Kristoff looked away from him, his eyes shut again. "We don't take people places."
"Hang on, Krissy," Y/n said, then looked Andar up and down. Charming, handsome, suave...all qualities a prince should have that he did not. Well, maybe handsome.
"What's our reward for news of the queen? That's who you're lookin' for, right? And I guess she's up there if that's where you wanna get to."
"What? Nothing! Please, Miss L/n, what news?!"
"Please, Prince, what payment?"
"Rrggg...how about this?!" Andar chucked the ax and rope at her, nearly chopping off her head.
"Oof! Hey!"
Kristoff chuckled, but winced at the picax so close to her head.
"Take me up the North Mountain.
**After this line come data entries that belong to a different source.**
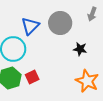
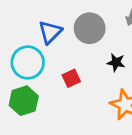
red square: (32, 77) -> (71, 78), moved

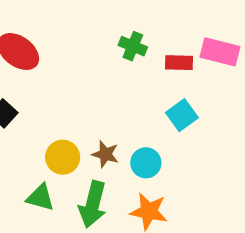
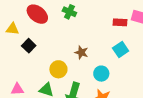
green cross: (133, 46) -> (69, 12), moved
brown star: (105, 154) -> (81, 52), moved

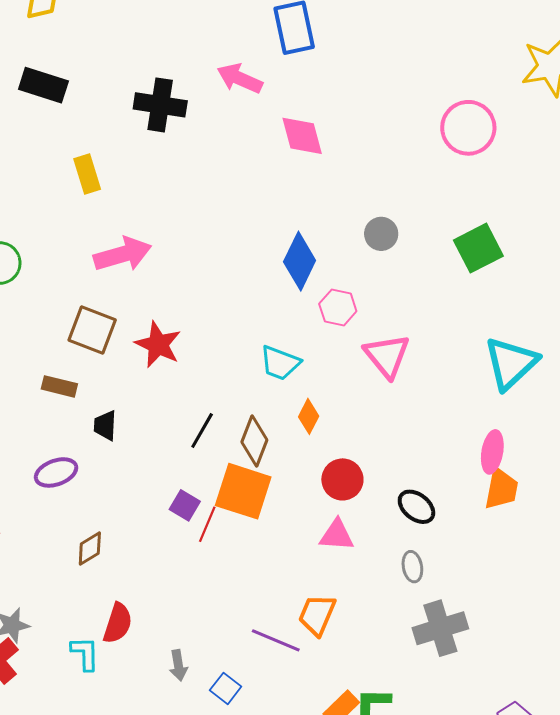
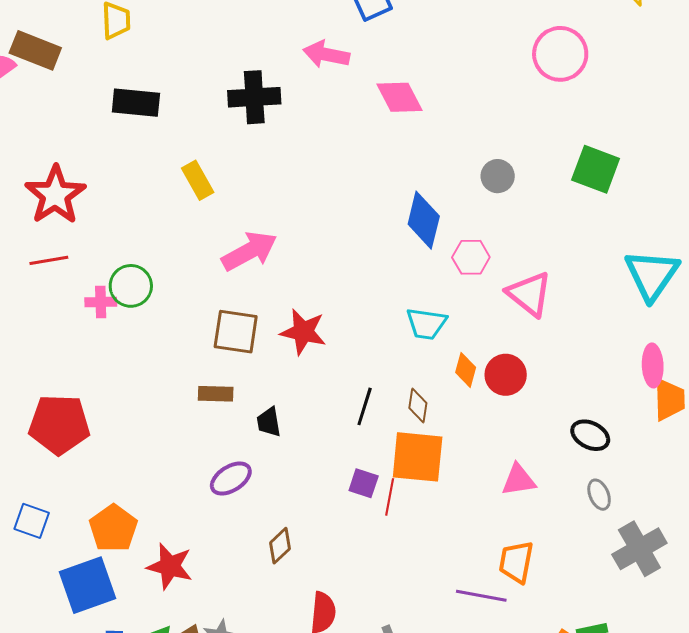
green square: (478, 248) -> (596, 169), turned -30
brown diamond: (254, 441) -> (418, 405), size x0.7
red circle: (342, 479) -> (506, 375), moved

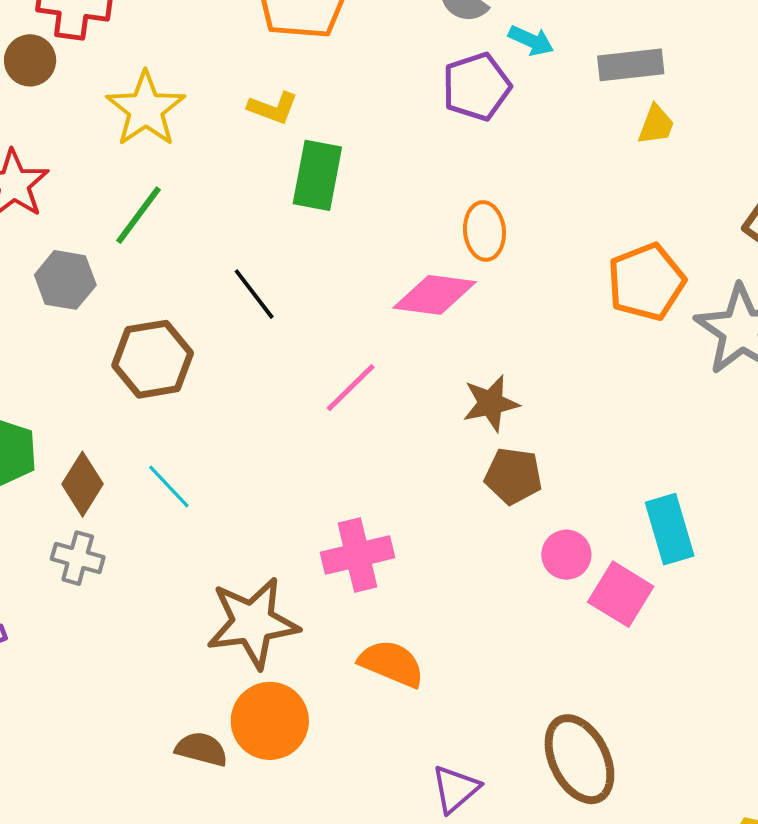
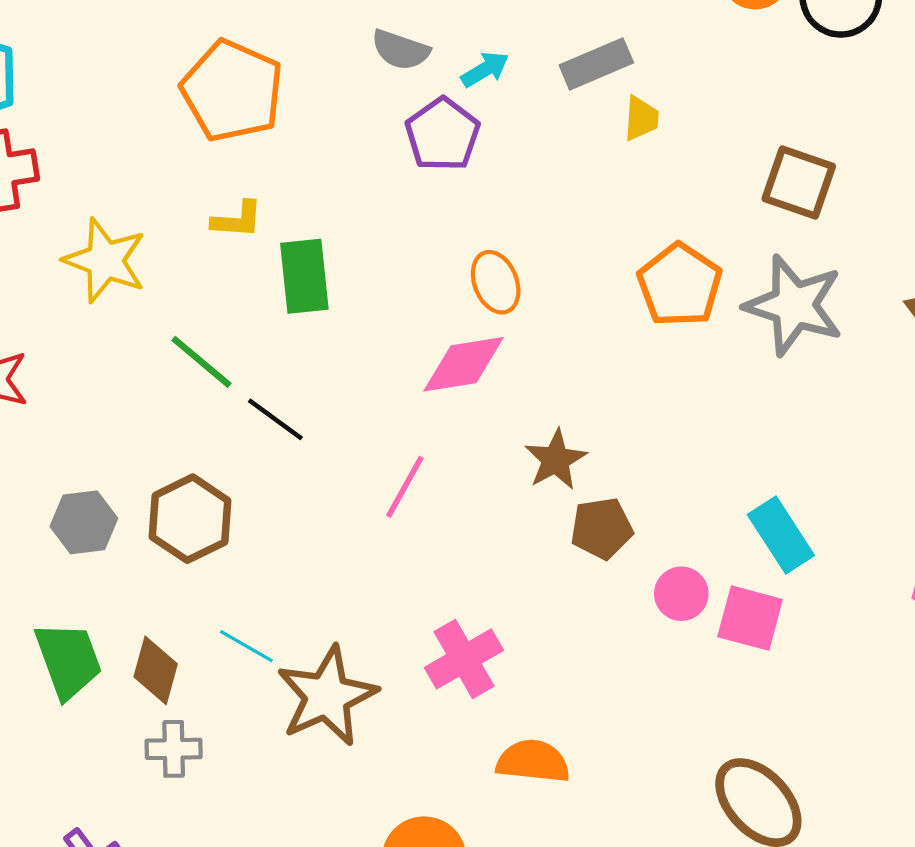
cyan arrow: (531, 40) -> (485, 69), turned -39
green line: (139, 215) -> (201, 362), moved, turned -70
gray hexagon: (65, 280) -> (84, 522), moved
brown star: (253, 623) -> (327, 696), moved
Please," he repeated.
Before they could refuse again, Y/n jumped in quickly. "Look, I know how to stop this winter."
The two exchanged glances before Kristoff threw his beanie to Y/n, letting her put it over her eyes. "We leave at dawn," he stated.
"Um, no," Y/n replied, still under the beanie. "He forgot the carrots for Sven."
He threw the bag at her, hitting her in the chest. "SON OF A -!"
Andar gasped, stuttering, "Sorry! Sorry, I'm sorry. I didn't..." Catching himself, he pushed his shoulders back, insisting, "We leave now. Right now."
He marched out, leaving Kristoff and Y/n. The blond took out a carrot and gave it to Y/n, then took another one that he shared a carrot with a happy Sven.
"Men..." Y/n mumbled before crunching loudly.